Por otro lado, el Estado puede también colaborar en la reducción y mitigación del riesgo regulatorio estableciendo marcos regulatorios y autoridades de regulación robustos, imparciales e independientes39; obligando que los cambios regulatorios tengan lugar a través de procedimientos transparentes y con participación de los potenciales afectados donde se evalúe el impacto regulatorio que el cambio propuesto puede tener en los agentes del sector40; anunciando con suficiente antelación el rumbo de los futuros cambios y otorgando un plazo de transición para la entrada en vigor de la nueva reglamentación que permita adecuar la operatoria de aquellos a las nuevas prescripciones41; de ser ello necesario, introduciendo modificaciones regulatorias que permitan compensar o mitigar los daños que los agentes sufrirán con motivo del nuevo régimen (compensaciones regulatorias)42 y, excepcionalmente, asumiendo el Sector Público los impactos económicamente negativos que surjan del nuevo marco43 o confiriendo derechos de estabilización regulatoria de modo que el cambio normativo resulte económica y financieramente neutral para los regulados44, entre otras alternativas posibles. No obstante, también aquí entran a jugar diversos elementos –de índole económica, política o jurídica– que hacen que no siempre sea posible que el Estado, a través de tales regulaciones, pueda coadyuvar a prevenir y mitigar –en definitiva, a gestionar– el riesgo regulatorio.
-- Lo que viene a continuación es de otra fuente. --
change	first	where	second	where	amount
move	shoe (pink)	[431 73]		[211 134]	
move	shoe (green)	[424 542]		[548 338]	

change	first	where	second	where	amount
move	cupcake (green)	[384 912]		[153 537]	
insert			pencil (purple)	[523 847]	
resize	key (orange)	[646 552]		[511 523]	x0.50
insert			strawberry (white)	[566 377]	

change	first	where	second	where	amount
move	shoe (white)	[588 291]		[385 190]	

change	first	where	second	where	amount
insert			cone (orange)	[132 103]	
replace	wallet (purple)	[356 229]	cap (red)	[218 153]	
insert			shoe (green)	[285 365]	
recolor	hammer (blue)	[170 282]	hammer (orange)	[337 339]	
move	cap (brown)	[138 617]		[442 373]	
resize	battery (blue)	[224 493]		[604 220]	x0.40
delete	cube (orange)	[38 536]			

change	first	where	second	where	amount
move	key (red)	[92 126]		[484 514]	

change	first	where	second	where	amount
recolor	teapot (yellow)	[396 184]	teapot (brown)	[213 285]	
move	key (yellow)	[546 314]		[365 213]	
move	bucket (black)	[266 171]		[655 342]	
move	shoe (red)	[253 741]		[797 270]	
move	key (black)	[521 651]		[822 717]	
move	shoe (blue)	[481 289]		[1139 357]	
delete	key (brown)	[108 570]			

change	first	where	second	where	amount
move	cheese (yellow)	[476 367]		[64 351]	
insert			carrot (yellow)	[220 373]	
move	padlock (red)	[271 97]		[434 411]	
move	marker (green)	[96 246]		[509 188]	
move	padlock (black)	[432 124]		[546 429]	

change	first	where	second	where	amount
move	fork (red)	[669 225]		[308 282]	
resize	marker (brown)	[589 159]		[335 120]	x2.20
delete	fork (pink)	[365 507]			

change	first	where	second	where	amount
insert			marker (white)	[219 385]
Así, ante el carácter potencialmente dañoso que tiene toda regulación y ante la pareja existencia de un riesgo regulatorio en todo mercado sujeto a la intervención estatal, la cuestión, en definitiva, consiste en delimitar hasta qué punto el daño causado por estas medidas debe ser soportado por los afectados como la consecuencia de un riesgo asumido (el riesgo regulatorio una vez asumido por la empresa se transforma en riesgo empresario) y a partir de donde ese daño, por no derivar de un riesgo asumido, debe ser soportado por toda la comunidad.

La solución exige prudencia (que no es temor, cobardía ni tibieza sino la virtud que permite determinar lo justo en concreto)45 puesto que una errónea asignación de las consecuencias dañosas del riesgo regulatorio puede, por un lado, generar lo que se ha llamado costos de desmoralización, es decir, desincentivos a la realización de inversiones en estos sectores46, elevando la tasa de descuento en la inversión de capital, o bien, erigiéndose en una barrera de ingreso a nuevos aportes de capital y financieros y, por otro lado, generar el llamado riesgo moral en cabeza de los regulados quienes, sabiendo que podrán trasladar a todos los contribuyentes los costos derivados del riesgo, no se preocuparán por ser diligentes y precavidos en su gestión empresarial47. Por otra parte, una errónea asignación del riesgo regulatorio también afectaría las capacidades regulatorias del Estado, así como la accountability de los reguladores, toda vez que ello crearía incentivos, ya para que estos se desatendieran de las consecuencias de los cambios regulatorios, ya para que se abstuvieran de introducir las modificaciones normativas que exige el interés general en un momento dado. En todos estos casos estaríamos ante situaciones que son ineficientes, desde el punto de vista económico, e injustas desde el jurídico48.